The rebrand, unveiled in India on 27 February, 2026, marks a structural shift in business model and identity. Once synonymous with married dating, the company now describes itself as the “premier destination for discreet dating” under a new tagline: Where Desire Meets Discretion.
The pivot is data-driven. Internal figures show that 57 per cent of global sign-ups between 1 January and 31 December, 2025 identified as single: a notable departure from the platform’s married core. The company argues that its community has already evolved beyond its original positioning.
“In an age where our lives have been constantly put on public display, privacy has become the new luxury,” said Ashley Madison chief strategy officer Paul Keable. He framed the platform’s offering as “ethical discretion” for singles, separated, divorced and non-monogamous users seeking private connections.

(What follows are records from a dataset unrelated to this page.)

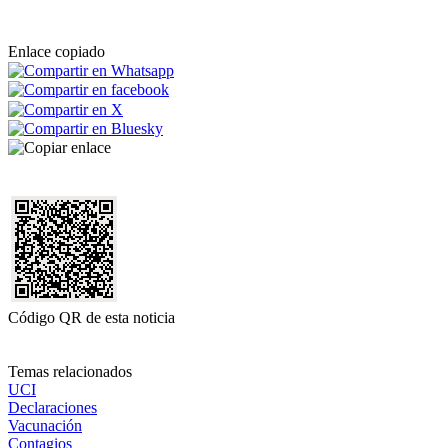
Enlace copiado
Código QR de esta noticia
Temas relacionados
UCI
Declaraciones
Vacunación
Contagios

The shift also taps into wider digital fatigue. A global survey conducted by YouGov for Ashley Madison, covering 13,071 adults across Australia, Brazil, Canada, Germany, India, Italy, Mexico, Spain, Switzerland, the UK and the US, found mounting discomfort with hyper-public online lives.
Among dating app users, 30 per cent cited constant swiping and messaging as a source of fatigue, while 24 per cent pointed to pressure to curate public-facing profiles and early personal disclosure. Some 27 per cent said fears of screenshots or information being shared contributed to exhaustion; an equal share cited unwanted attention.
The retreat from oversharing appears broader. According to the survey, 46 per cent of adults actively try to keep most aspects of their life private online. Only 8 per cent feel comfortable sharing most aspects publicly, while 35 per cent say they are becoming more selective about what they disclose.
Ashley Madison is betting that this cultural recalibration towards controlled visibility can be monetised. By doubling down on privacy infrastructure and reframing itself around discretion rather than infidelity, the company is attempting to convert reputational baggage into a premium proposition.